US politicians swear oaths to protect and defend their supposed rule book, the US Constitution. Yet, for over a century (and during various periods prior to that), the US government has given a central bank the power to dictate the currency we are allowed to use in market transactions.
But the legislature of Wyoming is fighting back.
As Joe Wolverton II reports for The New American, Wyoming legislators recently and overwhelmingly passed HB 103, a bill that legalizes the use of gold and silver specie (metal coin) as currency and eliminates the tax penalty for ownership of specie -- the tax stick being something often used by politicians to smack citizens for engaging in behaviors they don’t like.
The Wyoming Legal Tender Act is a big, big deal, and the reasons for this are myriad.
First, there is the basic ethical matter of politicians mandating that free people use the currency they command. If market exchanges are truly voluntary, then those engaging in them should be able to use anything they want as a form of currency. In fact, as the great Austrian economist Carl Menger wrote in the 19th Century, and as contemporary economists like Robert Murphy remind us, the selection of certain items as currency was a spontaneous outgrowth of human interaction that began before governments, and arose as a means of facilitating easier trade than multi-person barter. Like language, like the Golden Rule, like the idea of private property ownership of oneself and the fruits of one’s labor, the practice of using a widely valued commodity as a means of currency was not dictated by government. It came about through free market trial and error and the use of subjective valuation by participants.
We not only don’t need politicians telling us we have to use a “Dollar” or a “Federal Reserve Note” as currency, our economic well-being depends on it. In fact, as I have noted for the Mises Institute, since the creation of the Federal Reserve in 1913, the “official” US currency has lost 2.5 percent of its value each year, compounded. As Dr. William Greene notes for Mises.org, that’s over 95% of its purchasing power.
And this decrease in purchasing power through inflation would happen regardless of whether the US government gave the Fed a monopoly on currency, or that monopoly were held by the US Treasury.
The key is to understand “inflation”, which is not the increase in prices so may pop media figures call “inflation”. In fact, the increase in prices comes after the inflation, which is an inflation of the money supply, or the aggregate amount of money liquidity in the system. To imagine the process in microcosm, picture yourself at an auction where there are a set number of participants, all of whom know their limits. Then, imagine a fat-cat politician standing outside the doors with a lot of cash he’s printed and is handing to new bidders.
What’s going to happen to the price of the auction item?
The actual value of it has not changed, but the price will shoot up. And this is an example of the price increase trouble we see at the end of the inflation train.
Associated with the inflation of the money supply is what Austrian School economists recognized as the “boom-bust” cycle, wherein, market participants who get the printed money first get to spend it before the cash has been widely distributed, and before prices shoot up.
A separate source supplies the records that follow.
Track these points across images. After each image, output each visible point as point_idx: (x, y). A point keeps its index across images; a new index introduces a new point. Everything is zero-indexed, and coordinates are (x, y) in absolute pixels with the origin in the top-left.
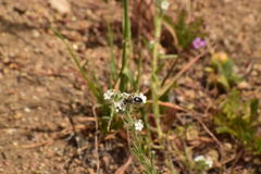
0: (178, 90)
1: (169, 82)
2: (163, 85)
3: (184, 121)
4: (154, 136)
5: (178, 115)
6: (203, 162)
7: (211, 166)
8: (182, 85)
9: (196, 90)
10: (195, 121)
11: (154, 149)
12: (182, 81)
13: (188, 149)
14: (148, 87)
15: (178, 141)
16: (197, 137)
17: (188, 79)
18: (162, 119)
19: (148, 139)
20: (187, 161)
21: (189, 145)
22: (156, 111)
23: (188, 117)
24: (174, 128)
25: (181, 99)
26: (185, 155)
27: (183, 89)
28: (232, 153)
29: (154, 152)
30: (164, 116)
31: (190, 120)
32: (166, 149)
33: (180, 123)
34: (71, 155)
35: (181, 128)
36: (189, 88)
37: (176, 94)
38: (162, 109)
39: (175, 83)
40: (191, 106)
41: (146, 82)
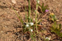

This, and artificially low interest rates, inspire people down the money train to sense an expanding economy, so they invest in more stock, hire more employees, etc… But once the money has started bidding up prices, as we see in the example of the single item at auction, people reduce their market activity, restrict buying, and then all those investments made by business people are shown to have been made on faulty expectations. They’re left with a lot of what is called “malinvestment”: wasteful surplus, including employees, that has to be liquidated.
The Constitution came close to preventing this kind of problem. Article One, Section Eight, Clause Five allows Congress to create money, but not the only money, and it can only be in coin form.
And Article One, Section Ten, Clause One states, among other things, that no state may create its own money, and that no state shall, “…make any Thing but gold and silver Coin a Tender in payment of Debts.”
As a result, Wolverton notes:
Distinct from many other unconstitutional programs and policies forced upon the people of the United States by judges, lawmakers, and presidents, the compulsory use of Federal Reserve notes as legal tender ‘for all debts, public and private’ is an open and hostile affront to the blackletter of the Constitution.
He also observes:
…(B)y making mandatory the acceptance of paper money (Federal Reserve notes), Congress is denying to the states a republican form of government, as it is prohibiting the representatives of the people from making laws that conform with the Constitution.
Now, thanks to the work of the Wyoming legislature, Federal Reserve Notes could be driven out of the local market by participants’ attraction to gold and silver coins that retain their value. This is a hugely significant economic move, and marks a watershed moment in constitutional history.